Dataset excerpts section start

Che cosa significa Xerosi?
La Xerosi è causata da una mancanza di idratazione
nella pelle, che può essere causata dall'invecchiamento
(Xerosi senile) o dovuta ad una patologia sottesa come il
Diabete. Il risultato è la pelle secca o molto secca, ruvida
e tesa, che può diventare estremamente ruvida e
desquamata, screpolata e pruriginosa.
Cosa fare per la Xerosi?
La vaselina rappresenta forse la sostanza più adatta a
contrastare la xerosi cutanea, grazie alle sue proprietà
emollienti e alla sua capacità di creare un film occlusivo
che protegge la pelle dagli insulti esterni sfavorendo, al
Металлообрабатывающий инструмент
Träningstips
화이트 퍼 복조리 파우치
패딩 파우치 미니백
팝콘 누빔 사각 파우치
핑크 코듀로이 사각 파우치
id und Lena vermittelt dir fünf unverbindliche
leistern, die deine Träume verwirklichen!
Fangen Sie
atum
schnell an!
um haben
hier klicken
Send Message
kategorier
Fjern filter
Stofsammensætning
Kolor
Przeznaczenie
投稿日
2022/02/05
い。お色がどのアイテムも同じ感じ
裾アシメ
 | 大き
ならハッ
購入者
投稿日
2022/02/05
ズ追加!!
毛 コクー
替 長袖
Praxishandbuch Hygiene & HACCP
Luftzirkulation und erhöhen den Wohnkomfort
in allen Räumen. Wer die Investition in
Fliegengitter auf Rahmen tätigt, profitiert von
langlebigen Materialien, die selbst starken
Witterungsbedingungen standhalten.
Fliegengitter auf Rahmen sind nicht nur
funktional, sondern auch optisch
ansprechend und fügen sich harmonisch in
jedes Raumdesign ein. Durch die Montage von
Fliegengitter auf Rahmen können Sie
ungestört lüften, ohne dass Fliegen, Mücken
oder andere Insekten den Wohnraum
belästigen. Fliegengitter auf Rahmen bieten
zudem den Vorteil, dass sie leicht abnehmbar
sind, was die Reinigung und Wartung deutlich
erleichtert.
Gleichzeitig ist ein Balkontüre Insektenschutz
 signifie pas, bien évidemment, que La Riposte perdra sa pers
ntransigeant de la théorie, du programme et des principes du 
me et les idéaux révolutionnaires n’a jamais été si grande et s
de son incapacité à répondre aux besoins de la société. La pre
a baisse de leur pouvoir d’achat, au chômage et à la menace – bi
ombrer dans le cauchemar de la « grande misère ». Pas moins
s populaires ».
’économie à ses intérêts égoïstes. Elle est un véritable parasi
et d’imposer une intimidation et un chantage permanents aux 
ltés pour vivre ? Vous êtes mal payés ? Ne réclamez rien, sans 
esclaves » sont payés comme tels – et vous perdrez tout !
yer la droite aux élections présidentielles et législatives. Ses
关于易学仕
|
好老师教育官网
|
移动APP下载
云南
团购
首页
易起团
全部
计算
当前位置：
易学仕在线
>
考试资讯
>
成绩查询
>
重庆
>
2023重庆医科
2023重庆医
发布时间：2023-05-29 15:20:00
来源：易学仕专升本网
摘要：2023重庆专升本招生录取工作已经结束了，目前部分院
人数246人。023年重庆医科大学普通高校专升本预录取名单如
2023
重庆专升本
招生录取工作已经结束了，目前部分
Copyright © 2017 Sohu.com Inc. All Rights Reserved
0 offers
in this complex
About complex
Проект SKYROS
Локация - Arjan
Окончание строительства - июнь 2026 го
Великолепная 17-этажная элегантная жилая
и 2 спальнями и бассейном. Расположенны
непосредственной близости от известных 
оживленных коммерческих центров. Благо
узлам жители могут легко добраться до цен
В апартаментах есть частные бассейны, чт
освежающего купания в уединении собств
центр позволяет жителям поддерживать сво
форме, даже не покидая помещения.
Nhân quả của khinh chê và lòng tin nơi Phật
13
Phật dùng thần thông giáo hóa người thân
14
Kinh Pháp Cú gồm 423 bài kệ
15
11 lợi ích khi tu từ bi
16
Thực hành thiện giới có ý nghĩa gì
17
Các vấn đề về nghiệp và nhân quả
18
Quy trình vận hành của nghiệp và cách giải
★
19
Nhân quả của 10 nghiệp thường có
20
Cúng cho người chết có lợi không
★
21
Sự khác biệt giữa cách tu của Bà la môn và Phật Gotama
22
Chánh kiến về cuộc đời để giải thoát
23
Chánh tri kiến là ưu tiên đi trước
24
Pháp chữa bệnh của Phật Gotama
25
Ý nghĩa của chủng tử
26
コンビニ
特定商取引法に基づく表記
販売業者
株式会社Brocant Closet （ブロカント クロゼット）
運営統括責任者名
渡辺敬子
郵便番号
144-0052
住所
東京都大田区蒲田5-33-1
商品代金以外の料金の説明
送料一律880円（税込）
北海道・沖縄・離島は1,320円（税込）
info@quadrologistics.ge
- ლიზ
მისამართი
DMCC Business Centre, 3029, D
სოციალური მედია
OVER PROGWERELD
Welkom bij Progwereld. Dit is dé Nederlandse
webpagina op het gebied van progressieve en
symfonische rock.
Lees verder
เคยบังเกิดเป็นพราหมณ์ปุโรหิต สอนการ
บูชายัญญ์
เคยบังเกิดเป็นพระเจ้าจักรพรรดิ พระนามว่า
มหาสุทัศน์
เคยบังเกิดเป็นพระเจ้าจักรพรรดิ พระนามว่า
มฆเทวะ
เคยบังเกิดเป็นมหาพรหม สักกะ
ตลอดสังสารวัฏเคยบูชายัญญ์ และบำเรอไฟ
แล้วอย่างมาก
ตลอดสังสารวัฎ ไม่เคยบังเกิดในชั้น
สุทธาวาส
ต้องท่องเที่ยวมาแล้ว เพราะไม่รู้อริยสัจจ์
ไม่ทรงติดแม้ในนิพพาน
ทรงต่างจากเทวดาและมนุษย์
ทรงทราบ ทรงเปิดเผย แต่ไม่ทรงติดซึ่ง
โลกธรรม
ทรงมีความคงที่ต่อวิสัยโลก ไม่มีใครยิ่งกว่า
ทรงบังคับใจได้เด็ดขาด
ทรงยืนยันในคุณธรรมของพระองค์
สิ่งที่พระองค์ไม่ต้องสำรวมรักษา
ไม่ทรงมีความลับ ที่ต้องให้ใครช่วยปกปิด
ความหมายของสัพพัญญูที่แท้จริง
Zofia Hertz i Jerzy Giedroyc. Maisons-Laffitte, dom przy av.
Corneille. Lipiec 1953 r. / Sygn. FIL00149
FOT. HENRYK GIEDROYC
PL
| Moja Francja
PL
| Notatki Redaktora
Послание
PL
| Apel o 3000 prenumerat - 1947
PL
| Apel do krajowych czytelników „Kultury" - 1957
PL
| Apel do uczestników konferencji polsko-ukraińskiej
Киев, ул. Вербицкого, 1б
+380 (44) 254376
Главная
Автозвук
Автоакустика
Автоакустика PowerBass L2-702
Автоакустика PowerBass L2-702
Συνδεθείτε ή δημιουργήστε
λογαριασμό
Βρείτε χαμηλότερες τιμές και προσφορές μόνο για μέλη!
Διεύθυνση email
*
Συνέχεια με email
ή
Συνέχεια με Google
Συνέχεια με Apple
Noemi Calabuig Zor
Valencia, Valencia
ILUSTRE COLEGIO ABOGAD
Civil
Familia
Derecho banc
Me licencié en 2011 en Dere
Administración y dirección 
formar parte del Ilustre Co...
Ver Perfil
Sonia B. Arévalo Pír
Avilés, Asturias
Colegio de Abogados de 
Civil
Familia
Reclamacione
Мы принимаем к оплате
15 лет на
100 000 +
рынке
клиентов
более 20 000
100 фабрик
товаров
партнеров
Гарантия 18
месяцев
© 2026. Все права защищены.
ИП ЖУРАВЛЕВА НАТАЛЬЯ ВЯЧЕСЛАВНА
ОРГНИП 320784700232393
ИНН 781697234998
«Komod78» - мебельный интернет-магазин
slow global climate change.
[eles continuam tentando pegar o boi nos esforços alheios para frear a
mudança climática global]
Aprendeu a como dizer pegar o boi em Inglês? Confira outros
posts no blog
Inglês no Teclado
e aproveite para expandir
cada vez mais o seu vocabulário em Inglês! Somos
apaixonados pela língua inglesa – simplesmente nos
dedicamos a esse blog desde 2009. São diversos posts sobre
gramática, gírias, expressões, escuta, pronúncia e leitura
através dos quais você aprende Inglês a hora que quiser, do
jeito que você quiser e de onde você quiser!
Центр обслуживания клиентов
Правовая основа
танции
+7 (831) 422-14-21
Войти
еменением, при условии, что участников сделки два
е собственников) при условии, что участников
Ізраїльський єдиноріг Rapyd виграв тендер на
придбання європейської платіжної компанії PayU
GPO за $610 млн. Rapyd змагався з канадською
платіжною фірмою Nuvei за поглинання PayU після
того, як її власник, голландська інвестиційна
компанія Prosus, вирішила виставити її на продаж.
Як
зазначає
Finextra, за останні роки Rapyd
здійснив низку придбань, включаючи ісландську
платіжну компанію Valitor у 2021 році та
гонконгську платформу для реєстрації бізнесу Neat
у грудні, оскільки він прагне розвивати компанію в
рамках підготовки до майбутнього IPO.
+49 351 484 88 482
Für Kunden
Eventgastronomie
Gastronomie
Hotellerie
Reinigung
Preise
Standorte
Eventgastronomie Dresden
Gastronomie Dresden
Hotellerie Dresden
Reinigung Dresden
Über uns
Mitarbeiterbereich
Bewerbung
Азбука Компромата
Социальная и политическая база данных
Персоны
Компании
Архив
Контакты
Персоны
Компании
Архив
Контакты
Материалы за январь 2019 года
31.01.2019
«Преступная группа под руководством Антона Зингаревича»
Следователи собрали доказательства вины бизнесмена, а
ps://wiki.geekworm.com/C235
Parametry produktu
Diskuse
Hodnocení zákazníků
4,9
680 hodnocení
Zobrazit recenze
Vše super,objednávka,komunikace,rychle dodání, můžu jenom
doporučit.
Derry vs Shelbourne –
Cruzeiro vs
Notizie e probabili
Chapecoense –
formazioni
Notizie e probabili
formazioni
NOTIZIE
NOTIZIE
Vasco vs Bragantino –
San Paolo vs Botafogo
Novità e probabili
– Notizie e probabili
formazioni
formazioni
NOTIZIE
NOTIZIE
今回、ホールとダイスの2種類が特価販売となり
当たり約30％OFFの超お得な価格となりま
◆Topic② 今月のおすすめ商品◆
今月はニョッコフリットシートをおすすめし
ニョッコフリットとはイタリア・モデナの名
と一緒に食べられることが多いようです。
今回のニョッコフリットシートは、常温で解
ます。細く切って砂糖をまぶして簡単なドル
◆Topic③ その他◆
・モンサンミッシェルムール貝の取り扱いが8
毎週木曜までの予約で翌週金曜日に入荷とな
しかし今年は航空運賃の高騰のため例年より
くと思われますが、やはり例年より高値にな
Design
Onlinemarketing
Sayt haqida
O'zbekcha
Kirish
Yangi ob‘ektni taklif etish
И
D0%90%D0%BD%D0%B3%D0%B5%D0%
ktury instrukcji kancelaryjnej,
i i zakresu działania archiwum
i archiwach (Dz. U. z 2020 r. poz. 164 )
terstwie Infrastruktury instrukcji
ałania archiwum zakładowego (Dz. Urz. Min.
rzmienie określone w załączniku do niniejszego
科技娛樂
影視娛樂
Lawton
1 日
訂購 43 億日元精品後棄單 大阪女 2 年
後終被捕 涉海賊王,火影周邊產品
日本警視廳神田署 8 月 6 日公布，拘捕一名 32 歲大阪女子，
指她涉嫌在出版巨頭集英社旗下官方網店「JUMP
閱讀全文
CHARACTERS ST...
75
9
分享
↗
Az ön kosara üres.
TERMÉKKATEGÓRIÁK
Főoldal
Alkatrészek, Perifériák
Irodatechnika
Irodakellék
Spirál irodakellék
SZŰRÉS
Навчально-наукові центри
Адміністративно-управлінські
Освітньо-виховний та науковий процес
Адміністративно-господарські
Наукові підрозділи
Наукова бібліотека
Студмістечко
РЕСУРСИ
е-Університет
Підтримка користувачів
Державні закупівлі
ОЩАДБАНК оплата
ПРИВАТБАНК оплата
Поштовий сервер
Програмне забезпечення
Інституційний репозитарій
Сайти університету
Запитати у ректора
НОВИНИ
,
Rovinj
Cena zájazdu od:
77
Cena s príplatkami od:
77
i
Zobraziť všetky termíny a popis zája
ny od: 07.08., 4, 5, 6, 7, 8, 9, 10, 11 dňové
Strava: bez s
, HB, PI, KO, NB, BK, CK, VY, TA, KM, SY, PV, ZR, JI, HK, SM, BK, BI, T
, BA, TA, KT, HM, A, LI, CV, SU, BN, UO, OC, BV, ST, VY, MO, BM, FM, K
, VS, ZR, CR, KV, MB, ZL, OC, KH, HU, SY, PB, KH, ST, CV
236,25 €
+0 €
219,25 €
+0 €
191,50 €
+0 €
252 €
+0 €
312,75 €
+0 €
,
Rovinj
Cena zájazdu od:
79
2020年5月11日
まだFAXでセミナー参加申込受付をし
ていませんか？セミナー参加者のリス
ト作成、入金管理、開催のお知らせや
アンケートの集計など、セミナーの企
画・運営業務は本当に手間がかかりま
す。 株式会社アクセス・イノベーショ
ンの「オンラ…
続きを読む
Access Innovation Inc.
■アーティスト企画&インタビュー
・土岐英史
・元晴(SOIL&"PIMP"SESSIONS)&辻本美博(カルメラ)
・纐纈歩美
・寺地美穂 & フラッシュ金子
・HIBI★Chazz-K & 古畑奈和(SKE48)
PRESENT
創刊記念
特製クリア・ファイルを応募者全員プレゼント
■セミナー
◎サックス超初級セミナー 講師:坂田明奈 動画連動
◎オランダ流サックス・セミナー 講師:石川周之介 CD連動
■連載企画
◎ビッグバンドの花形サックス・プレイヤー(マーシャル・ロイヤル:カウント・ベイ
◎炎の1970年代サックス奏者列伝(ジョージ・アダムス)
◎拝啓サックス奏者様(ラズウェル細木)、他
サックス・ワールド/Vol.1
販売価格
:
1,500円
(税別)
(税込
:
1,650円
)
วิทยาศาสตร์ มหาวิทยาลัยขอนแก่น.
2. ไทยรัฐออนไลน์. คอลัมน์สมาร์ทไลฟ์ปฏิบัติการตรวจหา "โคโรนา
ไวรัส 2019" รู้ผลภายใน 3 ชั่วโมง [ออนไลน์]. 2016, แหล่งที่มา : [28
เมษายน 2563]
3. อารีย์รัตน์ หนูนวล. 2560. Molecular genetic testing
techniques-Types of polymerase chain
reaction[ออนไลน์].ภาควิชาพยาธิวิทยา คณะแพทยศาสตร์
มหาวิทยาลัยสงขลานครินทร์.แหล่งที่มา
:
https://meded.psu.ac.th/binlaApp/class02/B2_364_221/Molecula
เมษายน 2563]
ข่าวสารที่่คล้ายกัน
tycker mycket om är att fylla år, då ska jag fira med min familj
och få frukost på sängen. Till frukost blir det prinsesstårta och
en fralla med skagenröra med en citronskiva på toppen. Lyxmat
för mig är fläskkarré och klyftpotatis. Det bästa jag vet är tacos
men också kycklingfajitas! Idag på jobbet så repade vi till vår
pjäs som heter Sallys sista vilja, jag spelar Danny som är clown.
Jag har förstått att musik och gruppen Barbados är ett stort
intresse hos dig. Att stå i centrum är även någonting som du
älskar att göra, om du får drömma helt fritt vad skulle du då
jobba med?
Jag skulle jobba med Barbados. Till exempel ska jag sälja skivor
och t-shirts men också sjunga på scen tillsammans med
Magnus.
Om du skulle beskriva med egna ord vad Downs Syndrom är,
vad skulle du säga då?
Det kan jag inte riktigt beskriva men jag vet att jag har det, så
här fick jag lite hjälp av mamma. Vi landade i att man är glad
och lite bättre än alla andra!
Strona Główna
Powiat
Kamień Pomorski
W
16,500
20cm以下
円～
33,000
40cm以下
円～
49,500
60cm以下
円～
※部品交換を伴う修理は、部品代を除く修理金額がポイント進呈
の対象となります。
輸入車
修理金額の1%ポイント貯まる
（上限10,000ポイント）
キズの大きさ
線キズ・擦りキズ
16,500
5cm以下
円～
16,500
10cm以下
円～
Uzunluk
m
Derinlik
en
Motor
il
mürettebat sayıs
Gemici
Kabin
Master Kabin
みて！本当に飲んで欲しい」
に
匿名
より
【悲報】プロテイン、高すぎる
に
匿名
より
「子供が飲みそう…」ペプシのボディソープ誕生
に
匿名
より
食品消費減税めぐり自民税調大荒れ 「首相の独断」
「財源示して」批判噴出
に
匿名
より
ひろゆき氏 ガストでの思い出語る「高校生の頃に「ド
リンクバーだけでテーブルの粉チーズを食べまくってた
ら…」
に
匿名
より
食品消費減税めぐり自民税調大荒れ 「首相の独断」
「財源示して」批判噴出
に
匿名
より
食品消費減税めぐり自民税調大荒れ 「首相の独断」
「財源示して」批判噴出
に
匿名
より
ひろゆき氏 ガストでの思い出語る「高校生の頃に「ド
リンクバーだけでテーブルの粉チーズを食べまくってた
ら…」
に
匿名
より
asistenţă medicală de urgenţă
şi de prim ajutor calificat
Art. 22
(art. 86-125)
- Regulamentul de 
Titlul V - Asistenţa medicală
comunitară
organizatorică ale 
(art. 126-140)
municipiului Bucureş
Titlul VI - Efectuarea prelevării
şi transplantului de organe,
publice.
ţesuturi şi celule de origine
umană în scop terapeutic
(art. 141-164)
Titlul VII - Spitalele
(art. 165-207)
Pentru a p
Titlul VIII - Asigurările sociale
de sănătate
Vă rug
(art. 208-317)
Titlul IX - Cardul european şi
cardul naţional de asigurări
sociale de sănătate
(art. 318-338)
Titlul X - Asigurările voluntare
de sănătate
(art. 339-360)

Dataset excerpts section end

Your objective
In the listing above, reproduce the first line and each one after it through the line that contains "schnell an!".

Task result
Che cosa significa Xerosi?
La Xerosi è causata da una mancanza di idratazione
nella pelle, che può essere causata dall'invecchiamento
(Xerosi senile) o dovuta ad una patologia sottesa come il
Diabete. Il risultato è la pelle secca o molto secca, ruvida
e tesa, che può diventare estremamente ruvida e
desquamata, screpolata e pruriginosa.
Cosa fare per la Xerosi?
La vaselina rappresenta forse la sostanza più adatta a
contrastare la xerosi cutanea, grazie alle sue proprietà
emollienti e alla sua capacità di creare un film occlusivo
che protegge la pelle dagli insulti esterni sfavorendo, al
Металлообрабатывающий инструмент
Träningstips
화이트 퍼 복조리 파우치
패딩 파우치 미니백
팝콘 누빔 사각 파우치
핑크 코듀로이 사각 파우치
id und Lena vermittelt dir fünf unverbindliche
leistern, die deine Träume verwirklichen!
Fangen Sie
atum
schnell an!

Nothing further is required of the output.